The Student Newspaper of Saint Peter's Prep

The Petroc

The Student Newspaper of Saint Peter's Prep

The Petroc

The Student Newspaper of Saint Peter's Prep

The Petroc

Health Care in America: The Politics of Selling a New System

Whatever idyllic implementation of the Affordable Care Act President Obama envisioned, estimations that the comprehensive health insurance law’s rollout has been disastrous are not farfetched. Many observers haggle over the logistical and administrative faults made by the President, and rightly so. But here is a more political thought: Obamacare is a tough sell to most Americans because it aims to change a long-rooted status quo in the financial relationship between those who have good health care and those who do not.

The basis of why some see Obamacare as such a noble upheaval is the relatively agreed-upon ideal that no person in a country as rich as the United States should go without health services or face severe financial burden if they become very ill. Most can agree on this, yet it is the reconciliation of many people’s healthcare insecurity that begins to slowly teeter the equilibrium of the current balance in the sharing of wealth.

It was around the time when Americans were turned loose to shop on the new health exchanges mandated by Obamacare that many people’s frustration began to erupt over what “affordable care for all” would actually mean for them. Thousands of people who already had health insurance received letters in the mail informing them that their insurance plans would be terminated on December 31st because their plan no longer complied with the regulations outlined in the Affordable Care Act. Apparently these people had plans that, to the law’s authors, were skimpy and insufficient. While it was hard enough for these Americans to accept that their coverage had been yanked while it was simultaneously impossible to purchase a plan on the healthcare exchanges due to technical problems with the healthcare.gov website, it was harder to swallow that they had been told just over a year before by a campaigning Barack Obama that if they liked their health care plan, they could keep it–period.

Long before websites were created and plans were cancelled, when the overhaul of America’s health insurance system was first being debated, the country’s two major political parties placed bets on the tide of public opinion over health care reform. Republicans appealed to those so-called “insiders” of the current system, whose health care situation of present was favorable and adequate, and who understood what government-subsidized health care would mean for their own pockets—because what cannot be ignored about the Obamacare system is that some will pay more to get less.  The Republicans bet that these insiders would want to keep the status quo and would ultimately prevail, catapulting the Republicans back into power.

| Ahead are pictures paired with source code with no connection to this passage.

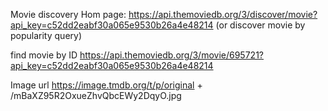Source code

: Movie discovery Hom page: https://api.themoviedb.org/3/discover/movie?api_key=c52dd2eabf30a065e9530b26a4e48214 (or discover movie by popularity query)

find movie by ID
https://api.themoviedb.org/3/movie/695721?api_key=c52dd2eabf30a065e9530b26a4e48214

Image url
https://image.tmdb.org/t/p/original +  /mBaXZ95R2OxueZhvQbcEWy2DqyO.jpg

The Democratic Party and their leader understood the dangers of losing the support of this insider share of the healthcare-consuming populace, but they hoped to gain the support of the millions of people on the “b-level” plans that the Democrats categorized as inadequate, and predicted that these “outsiders” would funnel into the market for the plans offering government subsidies and assistance sold via the Obamacare health exchanges. And while this is all well in theory, it turned out that many owners of these plans do not want to change their healthcare.  What President Obama had failed to realize was that those he was categorizing as “outsiders” thought themselves to the contrary. In other words, they liked their current insurance. Erroneously assuming otherwise, the President assured the nation countless times, in a way that was perhaps too politically gratuitous to pass up, that if people liked their current plans, they could keep them. He must really have been thinking, “Who would pass up the plans available on the health exchanges marketplace for their current plans?” Self-declared healthcare insiders, that’s who.

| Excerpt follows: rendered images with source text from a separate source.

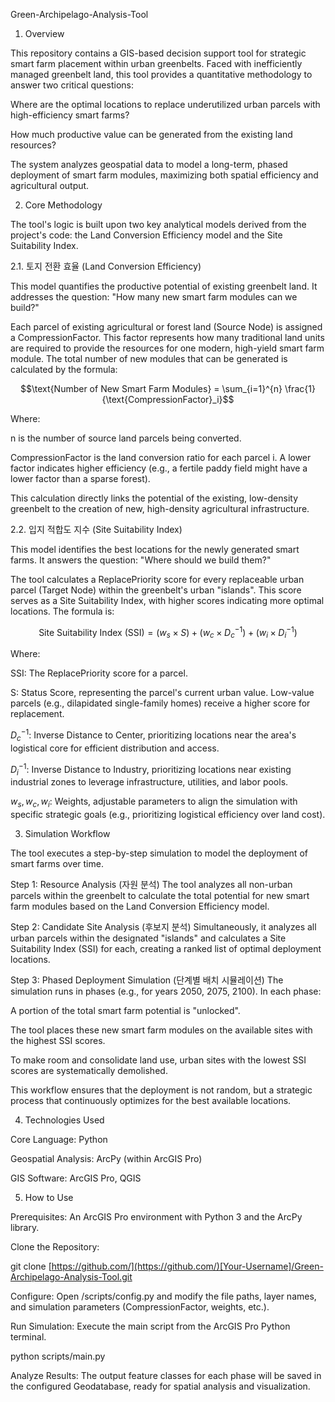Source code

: Green-Archipelago-Analysis-Tool

1. Overview

This repository contains a GIS-based decision support tool for strategic smart farm placement within urban greenbelts. Faced with inefficiently managed greenbelt land, this tool provides a quantitative methodology to answer two critical questions:

Where are the optimal locations to replace underutilized urban parcels with high-efficiency smart farms?

How much productive value can be generated from the existing land resources?

The system analyzes geospatial data to model a long-term, phased deployment of smart farm modules, maximizing both spatial efficiency and agricultural output.

2. Core Methodology

The tool's logic is built upon two key analytical models derived from the project's code: the Land Conversion Efficiency model and the Site Suitability Index.

2.1. 토지 전환 효율 (Land Conversion Efficiency)

This model quantifies the productive potential of existing greenbelt land. It addresses the question: "How many new smart farm modules can we build?"

Each parcel of existing agricultural or forest land (Source Node) is assigned a CompressionFactor. This factor represents how many traditional land units are required to provide the resources for one modern, high-yield smart farm module. The total number of new modules that can be generated is calculated by the formula:

$$\text{Number of New Smart Farm Modules} = \sum_{i=1}^{n} \frac{1}{\text{CompressionFactor}_i}$$

Where:

n is the number of source land parcels being converted.

CompressionFactor is the land conversion ratio for each parcel i. A lower factor indicates higher efficiency (e.g., a fertile paddy field might have a lower factor than a sparse forest).

This calculation directly links the potential of the existing, low-density greenbelt to the creation of new, high-density agricultural infrastructure.

2.2. 입지 적합도 지수 (Site Suitability Index)

This model identifies the best locations for the newly generated smart farms. It answers the question: "Where should we build them?"

The tool calculates a ReplacePriority score for every replaceable urban parcel (Target Node) within the greenbelt's urban "islands". This score serves as a Site Suitability Index, with higher scores indicating more optimal locations. The formula is:

$$\text{Site Suitability Index (SSI)} = (w_s \times S) + (w_c \times D_c^{-1}) + (w_i \times D_i^{-1})$$

Where:

SSI: The ReplacePriority score for a parcel.

S: Status Score, representing the parcel's current urban value. Low-value parcels (e.g., dilapidated single-family homes) receive a higher score for replacement.

$D_c^{-1}$: Inverse Distance to Center, prioritizing locations near the area's logistical core for efficient distribution and access.

$D_i^{-1}$: Inverse Distance to Industry, prioritizing locations near existing industrial zones to leverage infrastructure, utilities, and labor pools.

$w_s, w_c, w_i$: Weights, adjustable parameters to align the simulation with specific strategic goals (e.g., prioritizing logistical efficiency over land cost).

3. Simulation Workflow

The tool executes a step-by-step simulation to model the deployment of smart farms over time.

Step 1: Resource Analysis (자원 분석)
The tool analyzes all non-urban parcels within the greenbelt to calculate the total potential for new smart farm modules based on the Land Conversion Efficiency model.

Step 2: Candidate Site Analysis (후보지 분석)
Simultaneously, it analyzes all urban parcels within the designated "islands" and calculates a Site Suitability Index (SSI) for each, creating a ranked list of optimal deployment locations.

Step 3: Phased Deployment Simulation (단계별 배치 시뮬레이션)
The simulation runs in phases (e.g., for years 2050, 2075, 2100). In each phase:

A portion of the total smart farm potential is "unlocked".

The tool places these new smart farm modules on the available sites with the highest SSI scores.

To make room and consolidate land use, urban sites with the lowest SSI scores are systematically demolished.

This workflow ensures that the deployment is not random, but a strategic process that continuously optimizes for the best available locations.

4. Technologies Used

Core Language: Python

Geospatial Analysis: ArcPy (within ArcGIS Pro)

GIS Software: ArcGIS Pro, QGIS

5. How to Use

Prerequisites: An ArcGIS Pro environment with Python 3 and the ArcPy library.

Clone the Repository:

git clone [https://github.com/](https://github.com/)[Your-Username]/Green-Archipelago-Analysis-Tool.git


Configure: Open /scripts/config.py and modify the file paths, layer names, and simulation parameters (CompressionFactor, weights, etc.).

Run Simulation: Execute the main script from the ArcGIS Pro Python terminal.

python scripts/main.py


Analyze Results: The output feature classes for each phase will be saved in the configured Geodatabase, ready for spatial analysis and visualization.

Without a functioning website for those people whose plans have been dropped to purchase new healthcare, the winner of the bets waged by both political parties on the willingness – or reluctance – of people to participate in the Obamacare giving-wheel remains to be seen. But surely, never before has the wellbeing of a single website been so crucial to the shifting balance of political power underlying a country’s attempt at so-called health care reform. While President Obama may have won the legislative battle, at least for the time being, he has yet to adequately convince the nation’s hearts and minds of the merits of the new system he created. And that may ultimately lose him, and the Democrats, the bet.